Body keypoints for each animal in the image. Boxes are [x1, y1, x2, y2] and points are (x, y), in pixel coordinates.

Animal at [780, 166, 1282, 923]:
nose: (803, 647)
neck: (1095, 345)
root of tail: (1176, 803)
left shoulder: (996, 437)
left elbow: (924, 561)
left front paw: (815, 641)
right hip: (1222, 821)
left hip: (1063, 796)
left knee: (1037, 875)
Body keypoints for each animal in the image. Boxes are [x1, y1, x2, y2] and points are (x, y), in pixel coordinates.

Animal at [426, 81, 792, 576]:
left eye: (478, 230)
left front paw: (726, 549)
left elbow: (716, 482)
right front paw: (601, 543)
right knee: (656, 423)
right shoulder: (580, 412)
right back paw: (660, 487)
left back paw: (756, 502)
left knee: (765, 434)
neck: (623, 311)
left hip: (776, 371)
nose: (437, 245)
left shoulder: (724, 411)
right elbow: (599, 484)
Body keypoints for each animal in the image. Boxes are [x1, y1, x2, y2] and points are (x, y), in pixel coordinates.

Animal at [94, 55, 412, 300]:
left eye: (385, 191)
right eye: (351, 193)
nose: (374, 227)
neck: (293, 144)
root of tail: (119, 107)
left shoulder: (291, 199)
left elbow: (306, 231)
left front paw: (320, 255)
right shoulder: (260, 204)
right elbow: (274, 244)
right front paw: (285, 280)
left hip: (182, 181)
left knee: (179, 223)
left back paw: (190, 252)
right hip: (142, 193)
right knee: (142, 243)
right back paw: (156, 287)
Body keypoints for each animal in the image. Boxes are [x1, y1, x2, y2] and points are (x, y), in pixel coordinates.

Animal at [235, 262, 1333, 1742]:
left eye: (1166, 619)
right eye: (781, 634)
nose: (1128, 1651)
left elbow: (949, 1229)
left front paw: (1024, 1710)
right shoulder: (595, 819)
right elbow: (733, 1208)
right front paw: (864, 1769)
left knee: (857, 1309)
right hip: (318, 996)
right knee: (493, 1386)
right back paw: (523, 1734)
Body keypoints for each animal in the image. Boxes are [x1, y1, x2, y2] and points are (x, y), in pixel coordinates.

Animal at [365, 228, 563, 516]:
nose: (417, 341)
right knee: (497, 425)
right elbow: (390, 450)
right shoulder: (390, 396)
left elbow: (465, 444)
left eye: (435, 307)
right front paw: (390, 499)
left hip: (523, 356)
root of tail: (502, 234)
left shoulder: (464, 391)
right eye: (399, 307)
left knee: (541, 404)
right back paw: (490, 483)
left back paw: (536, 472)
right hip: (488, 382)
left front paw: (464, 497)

=======

What is expected ▸
Repeat the listing in full so that each line matches exactly.

Solved problem ▸
Body keypoints for each animal in the image. Boxes are [x1, y1, x2, y2] and points are (x, y), in pixel coordinates.

Animal at [780, 166, 1282, 923]:
nose: (803, 647)
neck: (1095, 345)
root of tail: (1176, 803)
left shoulder: (996, 437)
left elbow: (924, 561)
left front paw: (815, 641)
right hip: (1222, 821)
left hip: (1063, 796)
left knee: (1037, 875)
Body keypoints for each animal in the image. Boxes are [x1, y1, x2, y2] and points are (x, y), in pixel coordinates.

Animal at [426, 81, 792, 576]:
left eye: (478, 230)
left front paw: (726, 549)
left elbow: (716, 482)
right front paw: (601, 543)
right knee: (656, 423)
right shoulder: (580, 412)
right back paw: (660, 487)
left back paw: (756, 502)
left knee: (765, 434)
neck: (623, 311)
left hip: (776, 371)
nose: (437, 245)
left shoulder: (724, 411)
right elbow: (599, 484)
Body keypoints for each animal in the image. Boxes are [x1, y1, x2, y2] and points are (x, y), in pixel coordinates.

Animal at [94, 55, 412, 300]:
left eye: (385, 191)
right eye: (351, 193)
nose: (374, 227)
neck: (293, 144)
root of tail: (119, 107)
left shoulder: (291, 199)
left elbow: (306, 231)
left front paw: (320, 255)
right shoulder: (260, 204)
right elbow: (274, 244)
right front paw: (285, 280)
left hip: (182, 181)
left knee: (179, 223)
left back paw: (190, 252)
right hip: (142, 193)
right knee: (142, 243)
right back paw: (156, 287)
Body keypoints for each animal in the image. Boxes are [x1, y1, x2, y2] and points are (x, y), in pixel coordinates.

Animal at [235, 262, 1333, 1742]:
left eye: (1166, 619)
right eye: (781, 634)
nose: (1128, 1651)
left elbow: (949, 1229)
left front paw: (1024, 1710)
right shoulder: (595, 819)
right elbow: (733, 1208)
right front paw: (864, 1769)
left knee: (857, 1309)
right hip: (318, 996)
right knee: (493, 1386)
right back paw: (523, 1734)
Body keypoints for each animal in the image. Boxes are [x1, y1, x2, y2] and points are (x, y), in pixel coordinates.

Animal at [365, 228, 563, 516]:
nose: (417, 341)
right knee: (497, 425)
right elbow: (390, 450)
right shoulder: (390, 396)
left elbow: (465, 444)
left eye: (435, 307)
right front paw: (390, 499)
left hip: (523, 356)
root of tail: (502, 234)
left shoulder: (464, 391)
right eye: (399, 307)
left knee: (541, 404)
right back paw: (490, 483)
left back paw: (536, 472)
right hip: (488, 382)
left front paw: (464, 497)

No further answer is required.